Indeed, rather than addressing the main issues created by branch closures, micro branches and their inability to provide a tailored financial service will only exacerbate them. As with the increasing use of post offices as makeshift community banking centres, they may enable the customer to continuing transferring money, yet they also continue to deprive her of the much-needed banking advice and guidance she needs when seeking to make important decisions. For example, a 2016 study from the Social Market Foundation found that 63% of British people prefer speaking to someone face-to-face when making important financial decisions, something which indicates how negatively they’ll continue to be affected in areas where micro branches emerge to ‘fill’ the void.

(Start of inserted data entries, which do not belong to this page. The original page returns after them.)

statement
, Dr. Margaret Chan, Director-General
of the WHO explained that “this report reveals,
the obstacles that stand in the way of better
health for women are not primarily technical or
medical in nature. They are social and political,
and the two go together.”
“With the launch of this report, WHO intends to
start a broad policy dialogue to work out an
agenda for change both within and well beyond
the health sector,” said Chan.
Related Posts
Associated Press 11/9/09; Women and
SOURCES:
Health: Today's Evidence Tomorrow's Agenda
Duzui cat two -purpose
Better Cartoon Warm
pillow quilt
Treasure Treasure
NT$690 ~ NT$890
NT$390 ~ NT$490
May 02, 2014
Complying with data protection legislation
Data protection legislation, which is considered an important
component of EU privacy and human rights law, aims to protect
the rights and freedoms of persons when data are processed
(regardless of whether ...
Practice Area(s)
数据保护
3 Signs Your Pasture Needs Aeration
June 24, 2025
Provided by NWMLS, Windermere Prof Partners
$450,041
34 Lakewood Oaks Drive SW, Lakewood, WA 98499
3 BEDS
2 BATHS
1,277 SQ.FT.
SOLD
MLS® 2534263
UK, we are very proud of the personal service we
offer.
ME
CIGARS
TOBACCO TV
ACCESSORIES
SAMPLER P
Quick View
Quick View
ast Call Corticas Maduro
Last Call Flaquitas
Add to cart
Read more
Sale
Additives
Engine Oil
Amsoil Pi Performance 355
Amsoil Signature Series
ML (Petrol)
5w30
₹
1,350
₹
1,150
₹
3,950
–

Not only will people continue to be hindered from making important financial decisions, but the “Abandoned Communities” study highlights how micro branches will continue to deprive them of the ability to secure all-important finance for small and independent businesses. In this research from last year, it was found that branch closures have a severely negative effect on SME lending, going so far as to reduce it’s growth by 63% on average in areas experiencing a single branch closure. More astonishingly still, this grows to 104% in areas that see their final branch disappear. Above all else, this starkly underlines the need for more than just the ability to make simple transactions, and it starkly underlines how micro branches – which will offer customers help only with using various banking machines – will not only do nothing to address the decline of small business financing, but will make things worse.

In view of all this, it becomes clear that, far from tackling such serious problems, plans such as Lloyds’ will only deepen them. Not only that, but they seek to make the continued disappearance of traditional community banking more acceptable, while continuing to restructure the banking industry in such a way as to allow it to recoup some its massive, self-caused losses from the financial crisis (e.g. RBS cut the most branches in the year between April 2015 and 2016, which is interesting insofar as they made their ninth consecutive annual loss in February). As such, while Lloyds’ idea might initially seem like a good one, it will only accelerate a trend that has seen banks increasingly favour the wealthy while neglecting those who aren’t so affluent.